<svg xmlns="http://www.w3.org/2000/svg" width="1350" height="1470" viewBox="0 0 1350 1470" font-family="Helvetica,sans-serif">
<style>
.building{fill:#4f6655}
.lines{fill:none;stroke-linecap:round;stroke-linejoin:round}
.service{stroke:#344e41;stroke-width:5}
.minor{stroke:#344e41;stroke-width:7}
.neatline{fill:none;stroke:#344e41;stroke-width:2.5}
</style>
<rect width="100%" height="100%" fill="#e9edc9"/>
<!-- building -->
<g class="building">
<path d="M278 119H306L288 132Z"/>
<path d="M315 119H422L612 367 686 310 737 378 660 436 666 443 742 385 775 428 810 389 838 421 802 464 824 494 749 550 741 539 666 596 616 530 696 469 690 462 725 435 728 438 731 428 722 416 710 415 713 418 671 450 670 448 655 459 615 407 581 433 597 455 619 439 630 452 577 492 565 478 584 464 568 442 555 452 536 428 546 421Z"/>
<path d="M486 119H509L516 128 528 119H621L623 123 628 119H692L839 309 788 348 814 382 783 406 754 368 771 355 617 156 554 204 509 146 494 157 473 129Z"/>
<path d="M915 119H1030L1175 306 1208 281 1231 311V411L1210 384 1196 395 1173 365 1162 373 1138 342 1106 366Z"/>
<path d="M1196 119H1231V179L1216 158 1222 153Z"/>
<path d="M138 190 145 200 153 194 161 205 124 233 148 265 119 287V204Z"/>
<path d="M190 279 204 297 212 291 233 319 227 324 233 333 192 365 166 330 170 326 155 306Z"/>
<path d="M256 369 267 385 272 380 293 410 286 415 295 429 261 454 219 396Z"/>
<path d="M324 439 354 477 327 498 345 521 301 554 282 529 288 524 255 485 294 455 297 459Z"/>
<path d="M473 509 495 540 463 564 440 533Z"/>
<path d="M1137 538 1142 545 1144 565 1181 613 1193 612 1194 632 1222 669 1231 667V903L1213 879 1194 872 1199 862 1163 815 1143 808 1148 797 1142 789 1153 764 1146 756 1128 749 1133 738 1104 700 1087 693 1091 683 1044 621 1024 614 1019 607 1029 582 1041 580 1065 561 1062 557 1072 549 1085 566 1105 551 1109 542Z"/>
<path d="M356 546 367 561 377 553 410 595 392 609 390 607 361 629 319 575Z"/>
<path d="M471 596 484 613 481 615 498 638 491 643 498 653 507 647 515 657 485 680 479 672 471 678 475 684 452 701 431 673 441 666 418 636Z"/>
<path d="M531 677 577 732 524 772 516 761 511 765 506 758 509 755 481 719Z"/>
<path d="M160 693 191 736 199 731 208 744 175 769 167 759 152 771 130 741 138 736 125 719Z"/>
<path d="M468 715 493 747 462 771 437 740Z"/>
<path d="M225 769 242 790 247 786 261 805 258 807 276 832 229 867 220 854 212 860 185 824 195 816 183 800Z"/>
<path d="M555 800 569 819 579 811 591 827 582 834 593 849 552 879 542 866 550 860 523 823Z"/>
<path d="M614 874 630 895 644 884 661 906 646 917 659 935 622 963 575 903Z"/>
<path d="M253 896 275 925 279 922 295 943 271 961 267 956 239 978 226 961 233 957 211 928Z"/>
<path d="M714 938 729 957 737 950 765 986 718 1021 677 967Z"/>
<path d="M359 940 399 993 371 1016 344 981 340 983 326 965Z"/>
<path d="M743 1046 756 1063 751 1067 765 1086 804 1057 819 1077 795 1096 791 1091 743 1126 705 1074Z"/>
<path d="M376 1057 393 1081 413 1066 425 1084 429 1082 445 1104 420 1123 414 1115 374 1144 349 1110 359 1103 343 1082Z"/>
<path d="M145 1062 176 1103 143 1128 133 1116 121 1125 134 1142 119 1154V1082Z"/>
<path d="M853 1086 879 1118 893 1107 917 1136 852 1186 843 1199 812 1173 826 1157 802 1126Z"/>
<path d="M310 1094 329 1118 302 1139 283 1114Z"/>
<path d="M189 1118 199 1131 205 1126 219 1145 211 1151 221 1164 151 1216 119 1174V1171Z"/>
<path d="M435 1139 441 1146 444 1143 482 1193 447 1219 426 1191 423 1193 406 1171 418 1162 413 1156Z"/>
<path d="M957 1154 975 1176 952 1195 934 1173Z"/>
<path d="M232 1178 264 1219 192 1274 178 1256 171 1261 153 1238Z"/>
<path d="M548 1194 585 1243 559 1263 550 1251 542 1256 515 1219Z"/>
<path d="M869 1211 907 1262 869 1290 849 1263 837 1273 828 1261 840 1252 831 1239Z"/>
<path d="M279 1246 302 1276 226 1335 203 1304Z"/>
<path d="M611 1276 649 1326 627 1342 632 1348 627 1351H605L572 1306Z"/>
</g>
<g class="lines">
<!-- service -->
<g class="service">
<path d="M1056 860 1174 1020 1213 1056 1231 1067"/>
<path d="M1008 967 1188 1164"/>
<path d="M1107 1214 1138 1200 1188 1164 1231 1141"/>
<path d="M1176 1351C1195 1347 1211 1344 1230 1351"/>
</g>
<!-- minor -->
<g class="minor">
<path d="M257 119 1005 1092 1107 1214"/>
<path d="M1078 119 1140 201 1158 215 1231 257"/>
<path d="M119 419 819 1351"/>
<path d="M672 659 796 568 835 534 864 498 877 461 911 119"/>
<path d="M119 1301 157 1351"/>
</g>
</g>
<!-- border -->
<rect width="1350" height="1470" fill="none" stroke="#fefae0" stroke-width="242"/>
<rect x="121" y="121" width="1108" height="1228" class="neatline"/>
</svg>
◆ ◆ ◆ ◆
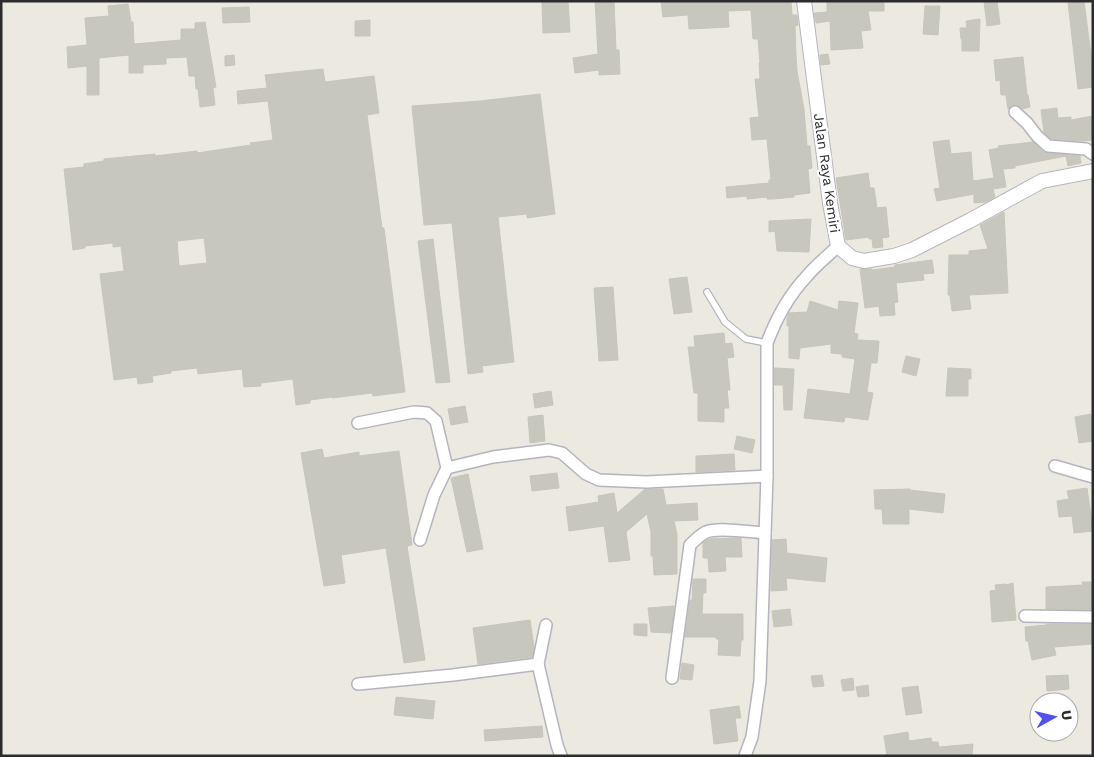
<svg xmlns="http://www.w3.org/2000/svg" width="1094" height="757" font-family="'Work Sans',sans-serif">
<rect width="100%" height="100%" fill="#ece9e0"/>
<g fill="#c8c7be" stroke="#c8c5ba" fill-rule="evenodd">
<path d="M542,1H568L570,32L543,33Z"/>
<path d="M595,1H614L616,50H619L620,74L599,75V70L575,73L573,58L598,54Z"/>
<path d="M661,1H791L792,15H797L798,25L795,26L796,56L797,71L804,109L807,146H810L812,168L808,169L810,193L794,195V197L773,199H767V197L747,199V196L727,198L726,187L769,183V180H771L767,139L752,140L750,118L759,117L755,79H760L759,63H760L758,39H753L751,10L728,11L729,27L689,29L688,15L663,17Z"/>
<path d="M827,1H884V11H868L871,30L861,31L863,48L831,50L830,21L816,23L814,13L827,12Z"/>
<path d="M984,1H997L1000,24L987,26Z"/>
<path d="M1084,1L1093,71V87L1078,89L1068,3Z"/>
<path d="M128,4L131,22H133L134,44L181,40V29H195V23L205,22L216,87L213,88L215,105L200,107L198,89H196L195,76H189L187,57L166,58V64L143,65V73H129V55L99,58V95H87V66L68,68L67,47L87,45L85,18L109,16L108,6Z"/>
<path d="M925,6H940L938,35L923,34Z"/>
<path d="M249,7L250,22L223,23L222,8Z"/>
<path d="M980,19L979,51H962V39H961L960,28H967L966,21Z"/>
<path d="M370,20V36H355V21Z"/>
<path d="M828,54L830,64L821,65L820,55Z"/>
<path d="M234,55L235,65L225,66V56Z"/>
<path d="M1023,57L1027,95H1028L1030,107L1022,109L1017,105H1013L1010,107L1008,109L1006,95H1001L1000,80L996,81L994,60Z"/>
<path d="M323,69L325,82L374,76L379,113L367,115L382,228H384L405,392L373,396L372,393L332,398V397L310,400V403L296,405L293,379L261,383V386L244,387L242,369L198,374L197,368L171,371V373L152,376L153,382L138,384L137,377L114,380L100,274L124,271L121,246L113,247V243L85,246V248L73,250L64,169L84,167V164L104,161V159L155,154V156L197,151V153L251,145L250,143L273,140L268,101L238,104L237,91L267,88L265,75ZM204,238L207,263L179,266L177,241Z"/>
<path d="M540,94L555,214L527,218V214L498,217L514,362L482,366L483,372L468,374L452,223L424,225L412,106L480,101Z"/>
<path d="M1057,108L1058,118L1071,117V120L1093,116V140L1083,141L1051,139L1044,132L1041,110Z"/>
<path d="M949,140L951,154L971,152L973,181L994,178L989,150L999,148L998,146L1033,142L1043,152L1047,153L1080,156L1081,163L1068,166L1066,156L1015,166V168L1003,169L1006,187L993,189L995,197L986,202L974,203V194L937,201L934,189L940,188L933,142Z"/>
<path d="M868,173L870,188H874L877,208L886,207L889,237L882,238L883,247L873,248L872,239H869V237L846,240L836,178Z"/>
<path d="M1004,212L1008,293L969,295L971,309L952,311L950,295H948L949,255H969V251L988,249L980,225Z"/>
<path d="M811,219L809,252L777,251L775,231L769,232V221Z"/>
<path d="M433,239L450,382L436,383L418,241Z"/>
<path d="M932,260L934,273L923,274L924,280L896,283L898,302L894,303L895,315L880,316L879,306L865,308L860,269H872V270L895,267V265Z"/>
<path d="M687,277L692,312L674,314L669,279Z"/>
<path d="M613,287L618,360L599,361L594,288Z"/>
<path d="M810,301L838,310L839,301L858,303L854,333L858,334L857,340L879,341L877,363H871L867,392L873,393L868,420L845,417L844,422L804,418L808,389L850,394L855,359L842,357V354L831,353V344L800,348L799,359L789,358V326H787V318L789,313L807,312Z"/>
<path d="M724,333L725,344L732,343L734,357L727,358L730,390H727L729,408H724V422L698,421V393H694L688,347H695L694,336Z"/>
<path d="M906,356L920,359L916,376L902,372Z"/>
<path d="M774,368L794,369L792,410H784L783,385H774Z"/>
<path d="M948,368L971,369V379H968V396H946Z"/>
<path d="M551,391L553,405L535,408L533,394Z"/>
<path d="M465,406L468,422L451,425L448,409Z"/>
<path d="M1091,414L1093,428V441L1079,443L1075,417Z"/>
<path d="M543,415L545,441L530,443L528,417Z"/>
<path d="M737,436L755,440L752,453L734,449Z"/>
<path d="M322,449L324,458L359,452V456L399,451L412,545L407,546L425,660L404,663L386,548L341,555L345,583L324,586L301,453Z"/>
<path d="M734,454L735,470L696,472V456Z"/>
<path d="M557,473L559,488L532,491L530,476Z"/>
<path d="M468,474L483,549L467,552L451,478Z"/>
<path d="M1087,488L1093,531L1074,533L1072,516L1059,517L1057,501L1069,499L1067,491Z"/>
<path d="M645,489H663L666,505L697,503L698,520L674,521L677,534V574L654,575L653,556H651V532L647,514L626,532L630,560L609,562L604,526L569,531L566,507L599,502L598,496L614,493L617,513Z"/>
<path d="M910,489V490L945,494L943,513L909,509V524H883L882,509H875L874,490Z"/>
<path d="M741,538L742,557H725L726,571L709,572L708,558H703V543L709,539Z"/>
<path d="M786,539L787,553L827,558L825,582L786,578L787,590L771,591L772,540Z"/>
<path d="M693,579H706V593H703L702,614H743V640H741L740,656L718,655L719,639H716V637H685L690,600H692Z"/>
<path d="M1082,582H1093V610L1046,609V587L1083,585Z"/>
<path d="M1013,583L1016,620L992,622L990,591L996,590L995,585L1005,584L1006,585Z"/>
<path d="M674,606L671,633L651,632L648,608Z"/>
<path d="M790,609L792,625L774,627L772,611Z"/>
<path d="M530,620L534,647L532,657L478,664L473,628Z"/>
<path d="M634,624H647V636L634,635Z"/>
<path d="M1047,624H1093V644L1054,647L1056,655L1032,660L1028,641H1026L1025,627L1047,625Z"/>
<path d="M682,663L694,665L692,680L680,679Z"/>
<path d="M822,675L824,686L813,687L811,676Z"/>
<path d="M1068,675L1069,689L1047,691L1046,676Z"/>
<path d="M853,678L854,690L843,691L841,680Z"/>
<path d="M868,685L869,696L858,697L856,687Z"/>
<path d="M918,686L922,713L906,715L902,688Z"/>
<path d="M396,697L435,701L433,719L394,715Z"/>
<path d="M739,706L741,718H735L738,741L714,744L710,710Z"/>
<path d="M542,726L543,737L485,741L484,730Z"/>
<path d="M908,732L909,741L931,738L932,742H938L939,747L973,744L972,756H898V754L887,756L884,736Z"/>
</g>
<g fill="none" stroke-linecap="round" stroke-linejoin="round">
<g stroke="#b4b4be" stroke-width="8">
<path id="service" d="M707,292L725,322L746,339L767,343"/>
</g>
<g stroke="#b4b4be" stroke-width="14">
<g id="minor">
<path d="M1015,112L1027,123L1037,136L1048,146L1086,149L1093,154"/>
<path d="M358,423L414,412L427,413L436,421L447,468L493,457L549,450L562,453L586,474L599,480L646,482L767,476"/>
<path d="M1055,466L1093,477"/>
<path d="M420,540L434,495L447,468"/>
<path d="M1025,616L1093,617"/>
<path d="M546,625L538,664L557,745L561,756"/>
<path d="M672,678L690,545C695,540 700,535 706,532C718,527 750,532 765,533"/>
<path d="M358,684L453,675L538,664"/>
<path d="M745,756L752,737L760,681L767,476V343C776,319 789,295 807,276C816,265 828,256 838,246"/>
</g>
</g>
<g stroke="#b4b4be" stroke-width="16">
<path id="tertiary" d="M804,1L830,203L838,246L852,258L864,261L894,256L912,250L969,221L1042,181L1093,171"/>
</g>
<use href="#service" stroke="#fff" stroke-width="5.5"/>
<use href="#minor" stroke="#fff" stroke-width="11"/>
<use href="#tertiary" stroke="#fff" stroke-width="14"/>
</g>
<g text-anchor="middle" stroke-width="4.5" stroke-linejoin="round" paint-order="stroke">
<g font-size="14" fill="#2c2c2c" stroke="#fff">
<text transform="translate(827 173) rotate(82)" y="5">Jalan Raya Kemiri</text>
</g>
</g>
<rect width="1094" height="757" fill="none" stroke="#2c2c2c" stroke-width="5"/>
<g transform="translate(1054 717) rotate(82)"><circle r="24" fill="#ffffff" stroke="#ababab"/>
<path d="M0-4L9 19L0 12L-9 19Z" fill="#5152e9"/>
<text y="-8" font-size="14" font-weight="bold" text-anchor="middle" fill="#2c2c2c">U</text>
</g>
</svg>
◆ ◆ ◆ ◆
Collect, from the material above, every line containing the word "size".

Output for this task.
<g font-size="14" fill="#2c2c2c" stroke="#fff">
<text y="-8" font-size="14" font-weight="bold" text-anchor="middle" fill="#2c2c2c">U</text>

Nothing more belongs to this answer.